On Wed, Dec 14, 2016 at 03:38:20PM -0500, Viktor Dukhovni wrote:
> 
> > On Dec 14, 2016, at 3:20 PM, Alberto Bertogli <[email protected]> 
> > wrote:
> > 
> > 
> > As I see it, going HTTPS-only now in the interest of increasing adoption
> > and aiming at making it easier to extend the policy in the future is a
> > better tradeoff than going with DNS now and having to tweak/change it
> > later when expansions appear.
> 
> I would not support implementation in Postfix of a protocol that causes
> the SMTP client to trigger unsolicited HTTPS probes for all destination
> domains.

I think this is totally reasonable, but not exactly what I'm proposing :)


> The proposed DNS probe is cheap and cached by the local resolver.
> HTTPS probes are then only initiated for domains that publish a new policy
> ID (or whose cached policy is sufficiently near expiration).
> 
> The proposed DNS record can also be used to expedite policy refresh without
> requiring frequent HTTPS polling.  I'd like to see the DNS record retained,

But using HTTPS only has the same polling frequency. The MTA doesn't
need to trigger the probe any more often than with the current proposal.

MTAs would do _less_ probing, as with HTTPS only there would be a window
of time without any probing at all, while in the current proposal you do
a DNS lookup to see if the policy has changed.

On domains without a published policy, it's exactly the same cost (a
single failed DNS lookup).


<longer explanation of the above>

The first time the MTA sends an email to a domain, it would do a DNS A
lookup for _mta-sts.domain. If the domain does not exist, there's no
published policy and there's nothing else to do.
This is equivalent to the current proposal (A lookup vs TXT lookup).

********************

• [Task requirements]
Answer each question from the email, one line per answer:
(a) What kind of protocol would Viktor Dukhovni not support implementing in Postfix?
(b) With HTTPS only, what is the cost on domains without a published policy?
(c) What lookup would the MTA do the first time it sends an email to a domain?
These lines were taken from a separate source.

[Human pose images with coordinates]
********************

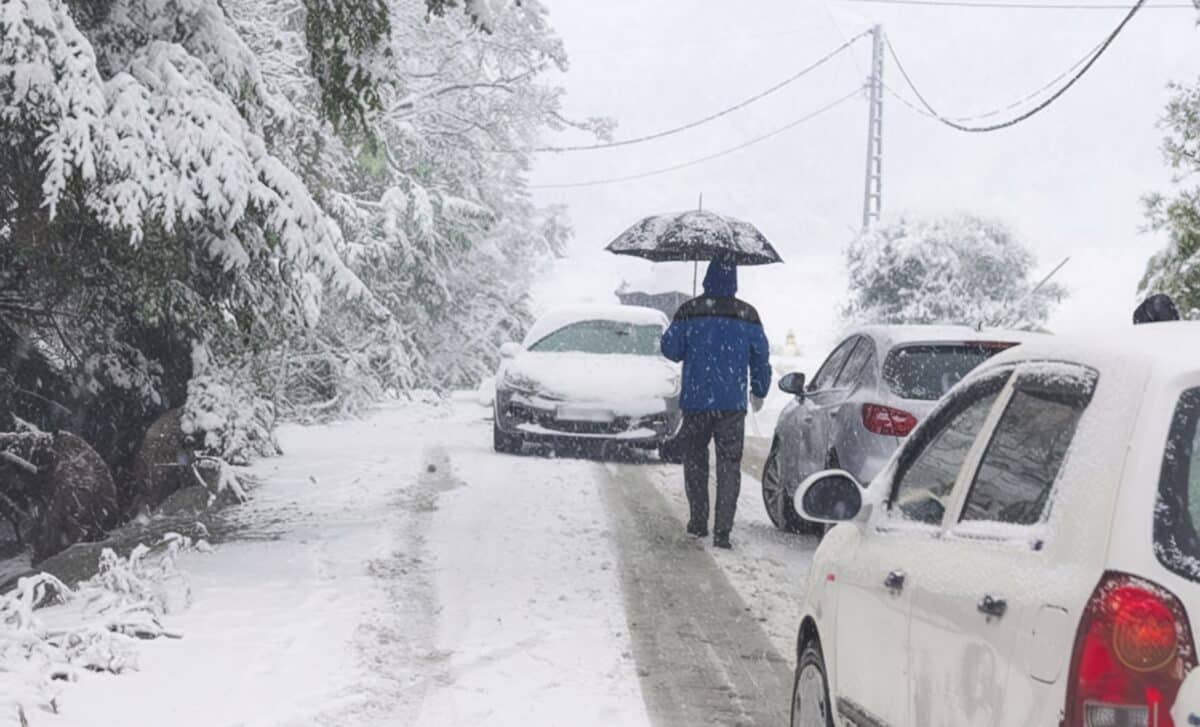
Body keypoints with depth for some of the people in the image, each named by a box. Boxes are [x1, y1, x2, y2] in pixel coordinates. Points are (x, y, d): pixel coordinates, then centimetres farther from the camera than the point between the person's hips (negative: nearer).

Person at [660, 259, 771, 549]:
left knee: (695, 460, 16)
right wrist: (759, 392, 19)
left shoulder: (689, 312, -6)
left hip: (696, 401, 0)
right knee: (729, 465, 3)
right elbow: (761, 357, 6)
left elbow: (670, 349, -1)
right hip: (733, 403, 1)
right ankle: (722, 530, -5)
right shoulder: (747, 315, -1)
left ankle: (698, 520, 18)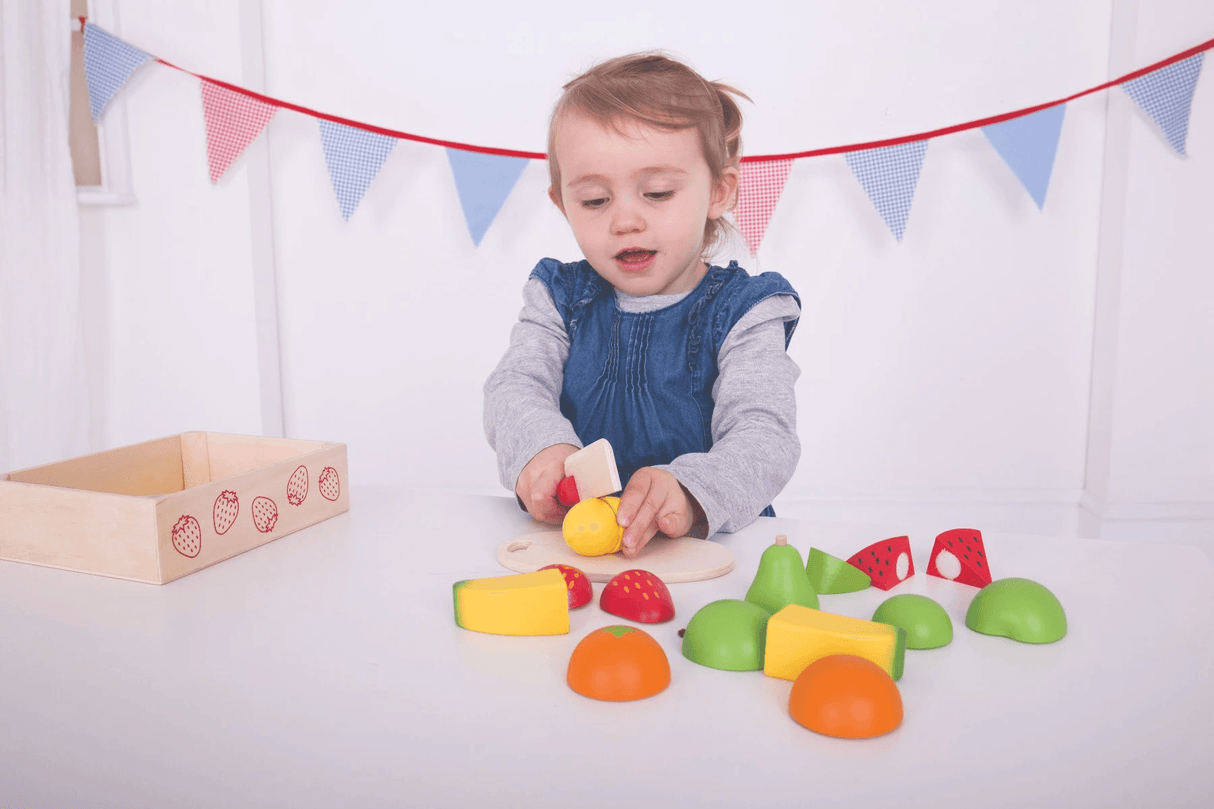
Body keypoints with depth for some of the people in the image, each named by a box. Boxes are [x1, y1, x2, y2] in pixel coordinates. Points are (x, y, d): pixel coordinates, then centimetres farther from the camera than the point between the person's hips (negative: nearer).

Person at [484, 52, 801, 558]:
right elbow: (515, 388, -3)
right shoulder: (560, 298, 8)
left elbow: (764, 437, -15)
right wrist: (541, 448, -28)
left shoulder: (744, 312, -3)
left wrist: (689, 493, -37)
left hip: (711, 543, -2)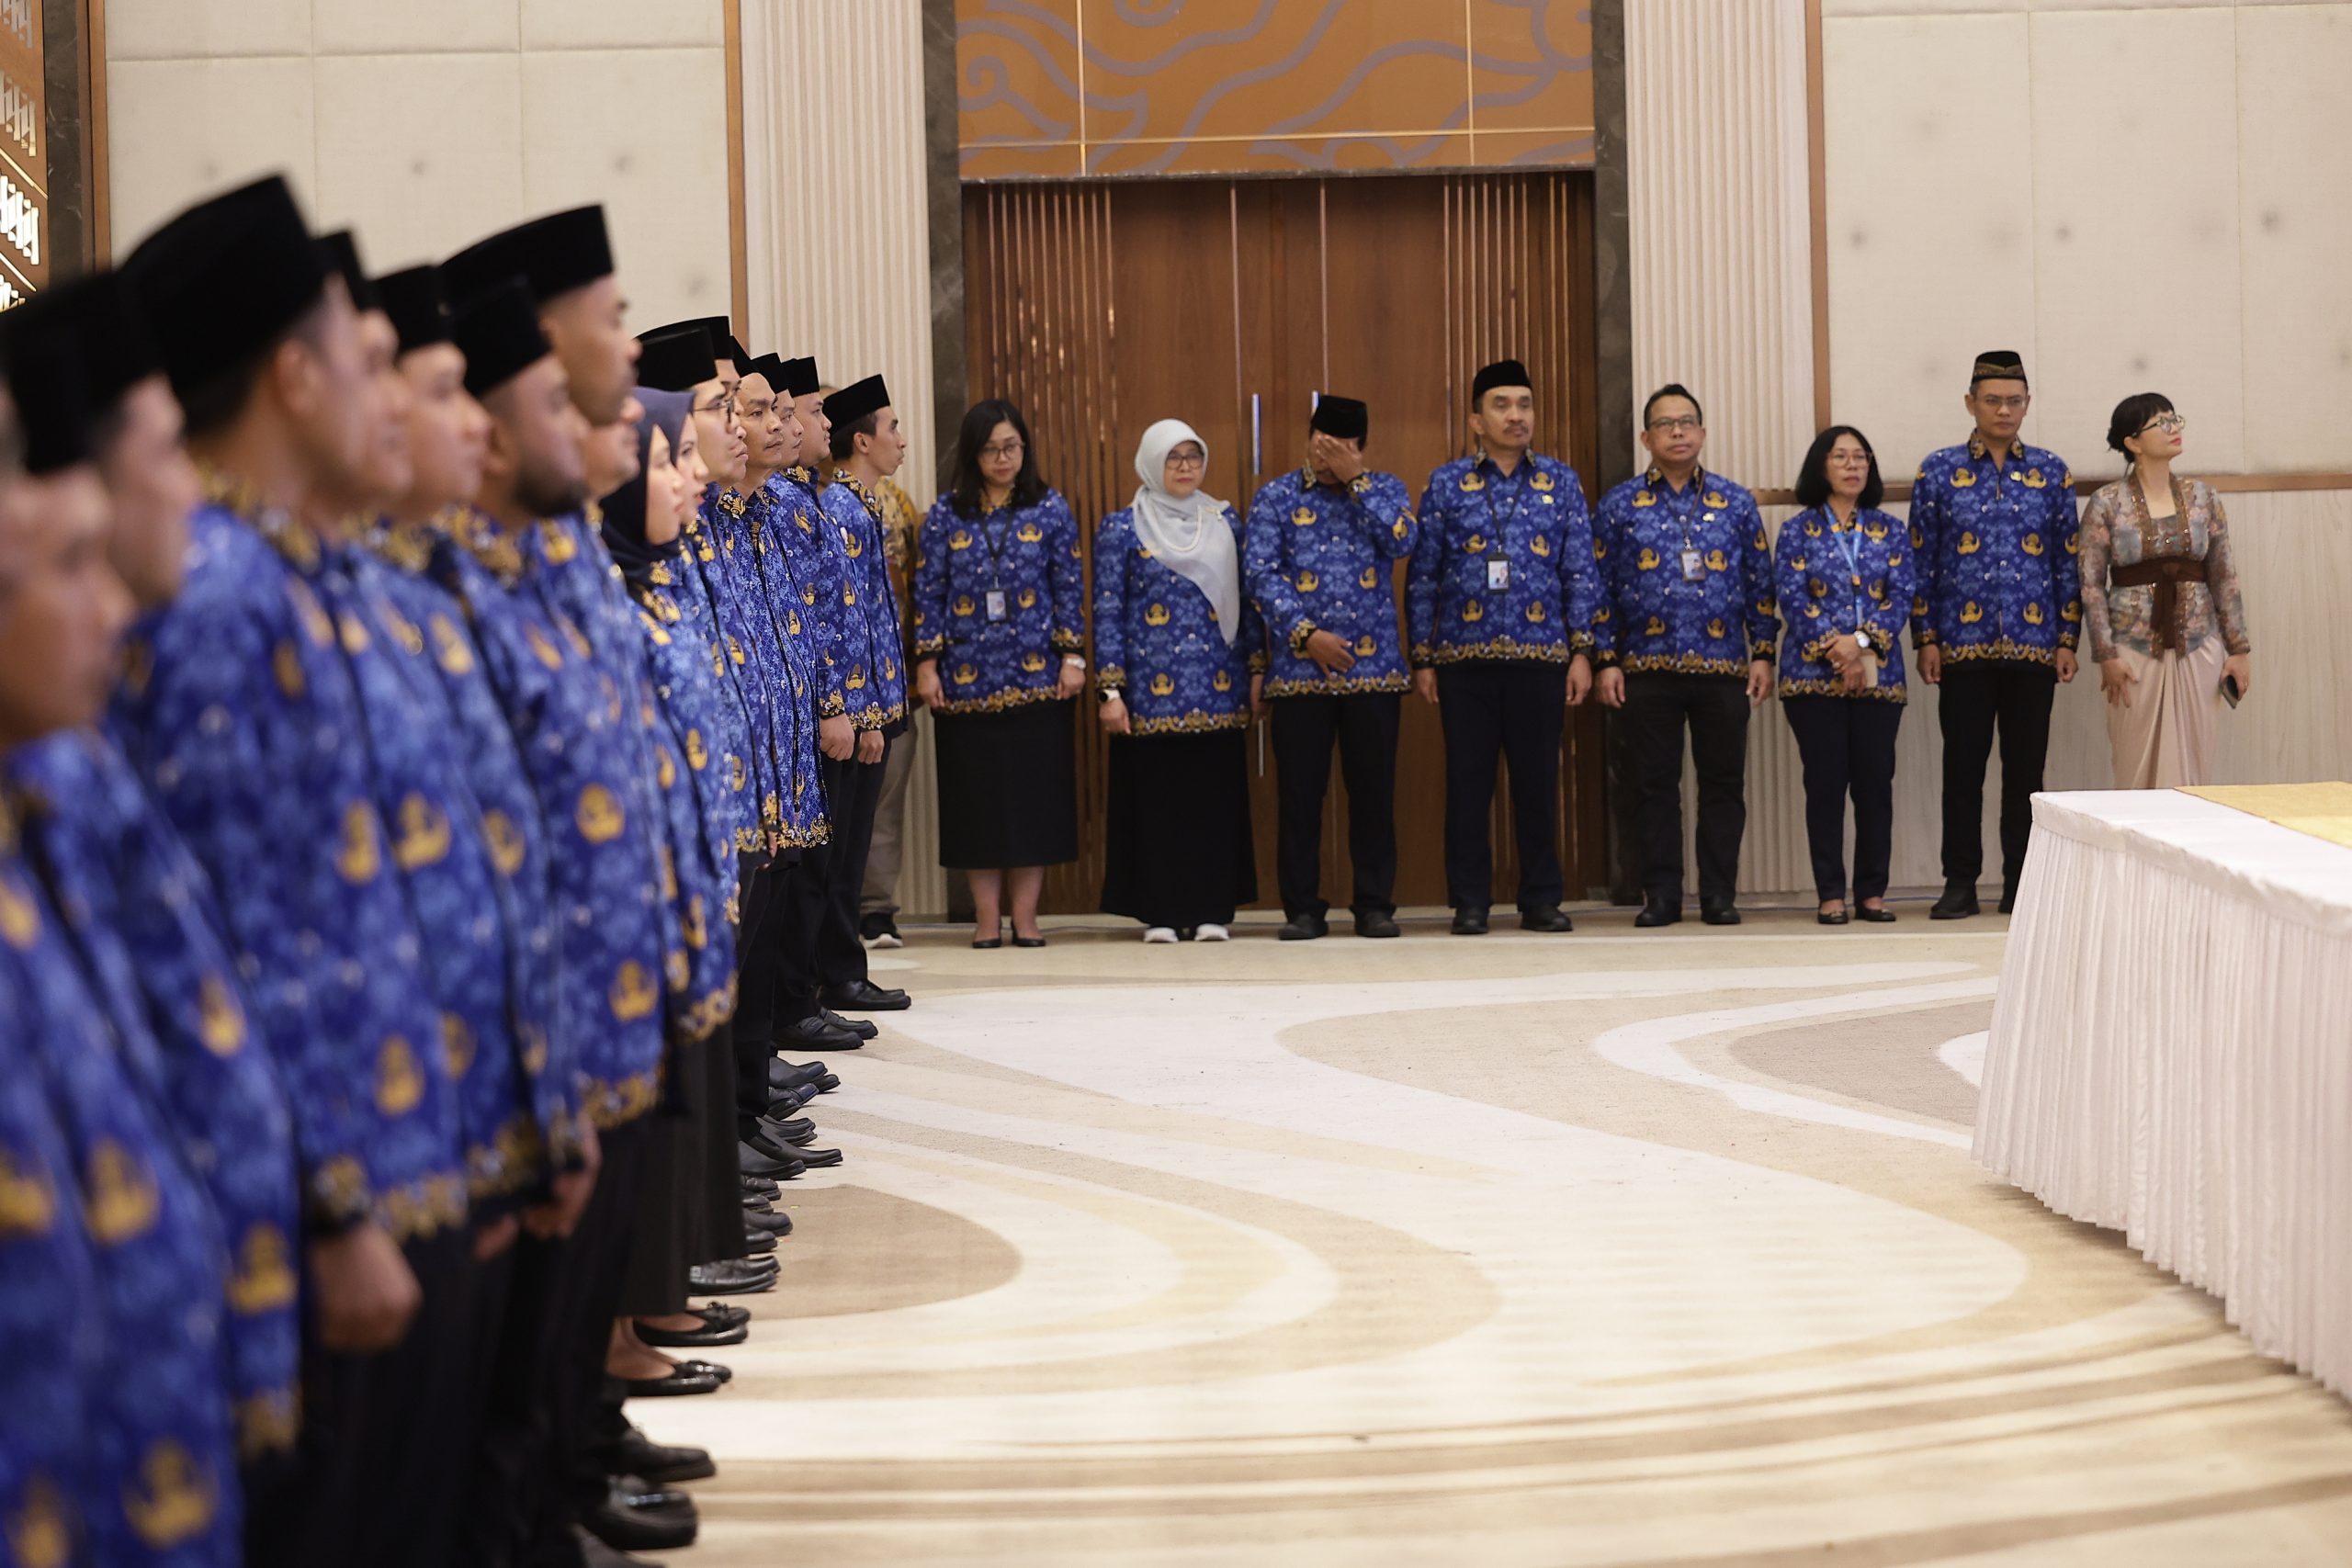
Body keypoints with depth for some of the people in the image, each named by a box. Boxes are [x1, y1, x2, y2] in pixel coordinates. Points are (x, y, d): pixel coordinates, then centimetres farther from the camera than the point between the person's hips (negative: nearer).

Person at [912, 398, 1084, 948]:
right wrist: (926, 664, -2)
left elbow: (1070, 588, 4)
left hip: (1036, 675, 0)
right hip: (967, 677, 0)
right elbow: (928, 595, 5)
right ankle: (987, 917, 8)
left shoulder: (1050, 509, 5)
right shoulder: (945, 516, 5)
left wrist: (1073, 656, -3)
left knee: (1035, 792, 0)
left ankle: (1025, 915, 6)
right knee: (977, 795, 2)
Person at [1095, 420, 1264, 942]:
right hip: (1150, 690, -2)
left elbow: (1246, 603, 13)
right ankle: (1160, 913, 6)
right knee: (1155, 797, 0)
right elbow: (1107, 613, 0)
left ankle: (1212, 909, 9)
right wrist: (1109, 690, -6)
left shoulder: (1223, 522, 11)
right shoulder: (1121, 528, 2)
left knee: (1217, 796, 2)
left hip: (1219, 688, 3)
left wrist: (1256, 671, 7)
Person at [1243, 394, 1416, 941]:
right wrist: (1307, 635, -13)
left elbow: (1402, 541, -10)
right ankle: (1302, 909, 9)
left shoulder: (1384, 489, 10)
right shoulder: (1276, 497, 6)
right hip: (1300, 668, -1)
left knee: (1373, 790, 3)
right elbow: (1261, 574, -4)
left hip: (1374, 668, 1)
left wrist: (1354, 480, -8)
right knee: (1299, 791, 1)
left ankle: (1374, 905, 12)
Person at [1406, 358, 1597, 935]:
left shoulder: (1562, 482, 8)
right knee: (1468, 784, 2)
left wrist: (1581, 651, 0)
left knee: (1538, 781, 4)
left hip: (1541, 658, 1)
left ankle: (1542, 900, 12)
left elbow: (1580, 573, 6)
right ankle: (1470, 904, 8)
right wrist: (1422, 659, 0)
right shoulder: (1445, 485, 5)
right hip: (1464, 659, -1)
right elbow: (1422, 578, 5)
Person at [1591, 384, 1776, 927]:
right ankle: (1661, 896, 8)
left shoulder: (1736, 503, 9)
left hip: (1724, 669, 1)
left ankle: (1720, 895, 9)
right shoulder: (1620, 506, 6)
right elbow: (1601, 590, 6)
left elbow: (1761, 584, 9)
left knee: (1723, 781, 2)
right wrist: (1606, 661, -1)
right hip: (1647, 671, -1)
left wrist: (1763, 654, 2)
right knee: (1654, 785, 2)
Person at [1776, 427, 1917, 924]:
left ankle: (1872, 892, 8)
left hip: (1878, 674, 2)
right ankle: (1831, 893, 2)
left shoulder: (1890, 531, 11)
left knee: (1875, 782, 1)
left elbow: (1902, 597, 1)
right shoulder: (1797, 532, 6)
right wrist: (1835, 651, -15)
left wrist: (1861, 641, -15)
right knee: (1825, 783, -2)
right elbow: (1793, 599, -4)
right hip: (1812, 675, -2)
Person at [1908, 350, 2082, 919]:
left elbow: (2068, 560, 8)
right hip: (1963, 646, -1)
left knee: (2026, 769, 5)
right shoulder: (1939, 472, 3)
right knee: (1964, 767, 2)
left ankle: (2020, 885, 12)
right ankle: (1960, 885, 8)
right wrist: (1926, 640, -2)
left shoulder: (2051, 472, 7)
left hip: (2034, 647, 1)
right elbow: (1921, 561, 4)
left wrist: (2067, 640, 2)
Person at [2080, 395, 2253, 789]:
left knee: (2193, 767, 4)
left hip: (2198, 650, 2)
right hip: (2136, 650, -2)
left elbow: (2224, 578, 7)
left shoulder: (2202, 497, 6)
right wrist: (2106, 656, -9)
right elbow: (2092, 585, -3)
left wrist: (2240, 649, 4)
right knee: (2140, 770, 0)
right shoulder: (2106, 504, -2)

********************

• [Answer space]
(a) A protocol that causes the SMTP client to trigger unsolicited HTTPS probes for all destination domains.
(b) A single failed DNS lookup, the same cost as the current proposal.
(c) A DNS A lookup for _mta-sts.domain.